┌────────

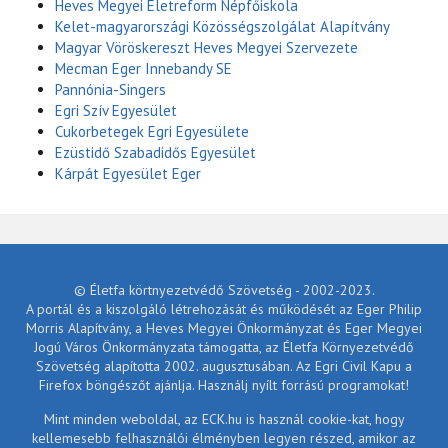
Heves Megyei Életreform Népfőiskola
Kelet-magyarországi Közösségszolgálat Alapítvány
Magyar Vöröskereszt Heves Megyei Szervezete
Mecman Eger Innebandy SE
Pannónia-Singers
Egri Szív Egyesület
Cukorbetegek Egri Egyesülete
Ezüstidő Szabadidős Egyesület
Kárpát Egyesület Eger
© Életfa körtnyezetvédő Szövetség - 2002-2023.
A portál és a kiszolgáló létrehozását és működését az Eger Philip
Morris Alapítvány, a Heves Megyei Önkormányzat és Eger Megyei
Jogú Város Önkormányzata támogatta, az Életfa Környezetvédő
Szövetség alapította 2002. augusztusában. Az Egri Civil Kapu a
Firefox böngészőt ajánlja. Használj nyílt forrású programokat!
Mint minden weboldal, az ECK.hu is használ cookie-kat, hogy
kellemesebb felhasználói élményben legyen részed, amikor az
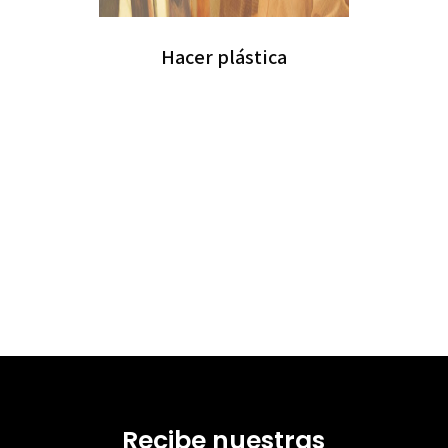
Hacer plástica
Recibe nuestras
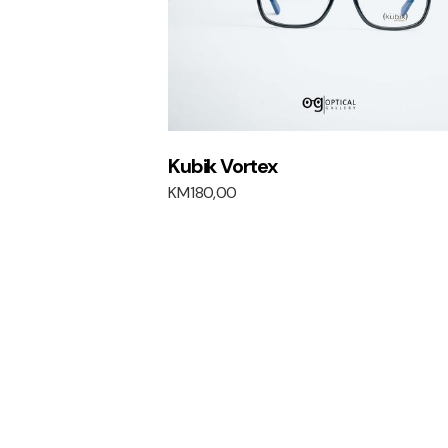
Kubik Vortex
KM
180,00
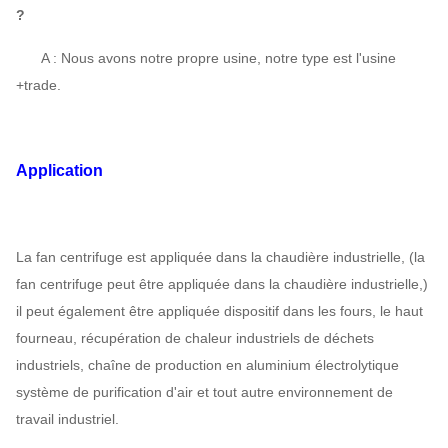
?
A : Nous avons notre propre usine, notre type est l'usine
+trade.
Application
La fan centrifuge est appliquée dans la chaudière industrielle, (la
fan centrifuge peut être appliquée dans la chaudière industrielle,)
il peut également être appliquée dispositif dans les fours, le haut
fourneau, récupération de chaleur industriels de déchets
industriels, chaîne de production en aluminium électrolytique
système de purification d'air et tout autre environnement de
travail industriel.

└────────
┌────────

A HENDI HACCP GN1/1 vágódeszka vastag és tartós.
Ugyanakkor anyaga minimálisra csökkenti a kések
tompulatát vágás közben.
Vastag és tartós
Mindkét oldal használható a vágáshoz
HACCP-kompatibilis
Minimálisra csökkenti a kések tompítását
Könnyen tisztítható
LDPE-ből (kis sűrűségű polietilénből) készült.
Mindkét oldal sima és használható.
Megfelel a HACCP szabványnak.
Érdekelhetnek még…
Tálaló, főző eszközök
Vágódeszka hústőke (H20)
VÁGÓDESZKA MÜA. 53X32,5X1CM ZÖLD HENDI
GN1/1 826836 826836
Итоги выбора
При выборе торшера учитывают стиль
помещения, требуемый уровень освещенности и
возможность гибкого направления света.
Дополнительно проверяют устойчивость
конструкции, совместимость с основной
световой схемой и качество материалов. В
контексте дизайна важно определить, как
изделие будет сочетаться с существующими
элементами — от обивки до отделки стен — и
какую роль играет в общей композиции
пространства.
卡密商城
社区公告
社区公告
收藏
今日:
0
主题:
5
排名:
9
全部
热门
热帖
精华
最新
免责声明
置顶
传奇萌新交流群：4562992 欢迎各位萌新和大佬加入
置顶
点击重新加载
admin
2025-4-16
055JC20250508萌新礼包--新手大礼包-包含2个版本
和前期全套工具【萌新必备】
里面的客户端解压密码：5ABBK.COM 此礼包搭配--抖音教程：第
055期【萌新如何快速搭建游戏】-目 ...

└────────
┌────────

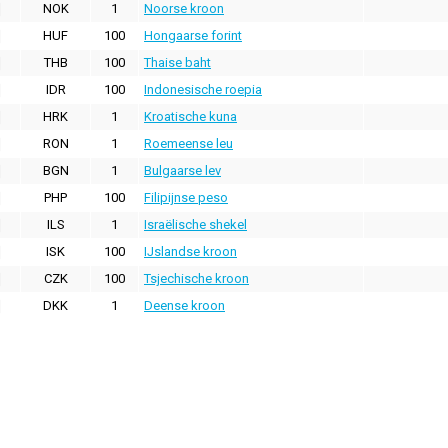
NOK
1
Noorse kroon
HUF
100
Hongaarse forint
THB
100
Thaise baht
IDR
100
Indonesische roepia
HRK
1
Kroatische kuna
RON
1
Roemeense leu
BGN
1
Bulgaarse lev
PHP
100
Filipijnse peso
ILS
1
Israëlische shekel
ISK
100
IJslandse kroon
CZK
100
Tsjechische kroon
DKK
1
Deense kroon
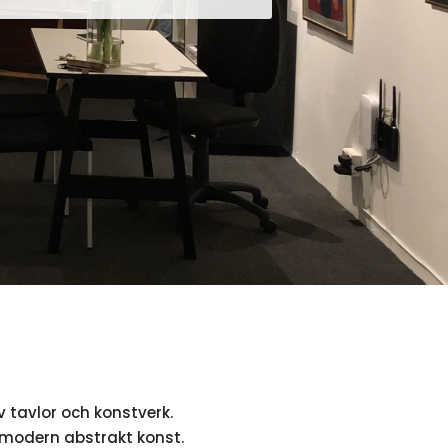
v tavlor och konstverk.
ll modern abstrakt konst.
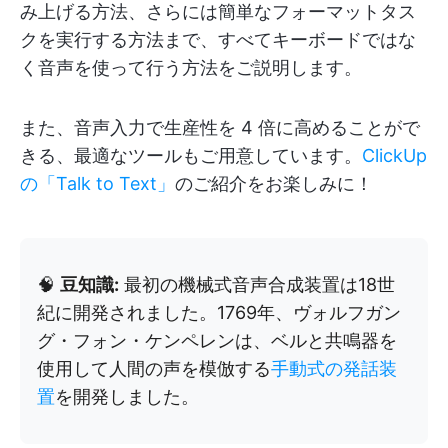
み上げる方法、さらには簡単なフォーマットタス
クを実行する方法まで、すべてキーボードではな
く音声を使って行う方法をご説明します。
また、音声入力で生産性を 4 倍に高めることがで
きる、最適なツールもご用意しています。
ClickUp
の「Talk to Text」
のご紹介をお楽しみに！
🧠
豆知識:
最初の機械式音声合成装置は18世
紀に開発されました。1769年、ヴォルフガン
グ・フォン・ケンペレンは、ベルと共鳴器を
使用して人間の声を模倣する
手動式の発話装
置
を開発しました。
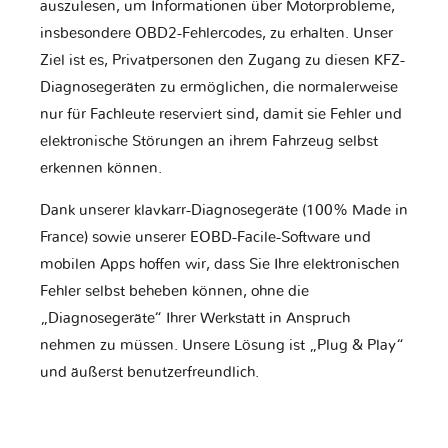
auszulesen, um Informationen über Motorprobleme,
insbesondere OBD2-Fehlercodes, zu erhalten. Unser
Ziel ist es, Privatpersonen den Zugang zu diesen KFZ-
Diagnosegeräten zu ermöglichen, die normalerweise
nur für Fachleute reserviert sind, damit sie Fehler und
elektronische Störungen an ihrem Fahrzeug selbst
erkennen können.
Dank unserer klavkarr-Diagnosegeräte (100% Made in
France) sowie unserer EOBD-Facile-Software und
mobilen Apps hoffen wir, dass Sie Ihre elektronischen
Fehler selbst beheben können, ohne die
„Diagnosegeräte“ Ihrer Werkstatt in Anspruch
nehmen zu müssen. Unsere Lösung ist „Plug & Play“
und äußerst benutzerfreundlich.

└────────

_TO DO:_ In the entries above, find the line containing "Heves Megyei Életreform Népfőiskola" and the line containing "travail industriel."; give again exactly those two lines and every line between them, minus the pictures.

_THE COMPLETED TASK:_
Heves Megyei Életreform Népfőiskola
Kelet-magyarországi Közösségszolgálat Alapítvány
Magyar Vöröskereszt Heves Megyei Szervezete
Mecman Eger Innebandy SE
Pannónia-Singers
Egri Szív Egyesület
Cukorbetegek Egri Egyesülete
Ezüstidő Szabadidős Egyesület
Kárpát Egyesület Eger
© Életfa körtnyezetvédő Szövetség - 2002-2023.
A portál és a kiszolgáló létrehozását és működését az Eger Philip
Morris Alapítvány, a Heves Megyei Önkormányzat és Eger Megyei
Jogú Város Önkormányzata támogatta, az Életfa Környezetvédő
Szövetség alapította 2002. augusztusában. Az Egri Civil Kapu a
Firefox böngészőt ajánlja. Használj nyílt forrású programokat!
Mint minden weboldal, az ECK.hu is használ cookie-kat, hogy
kellemesebb felhasználói élményben legyen részed, amikor az
Hacer plástica
Recibe nuestras
Kubik Vortex
KM
180,00
?
A : Nous avons notre propre usine, notre type est l'usine
+trade.
Application
La fan centrifuge est appliquée dans la chaudière industrielle, (la
fan centrifuge peut être appliquée dans la chaudière industrielle,)
il peut également être appliquée dispositif dans les fours, le haut
fourneau, récupération de chaleur industriels de déchets
industriels, chaîne de production en aluminium électrolytique
système de purification d'air et tout autre environnement de
travail industriel.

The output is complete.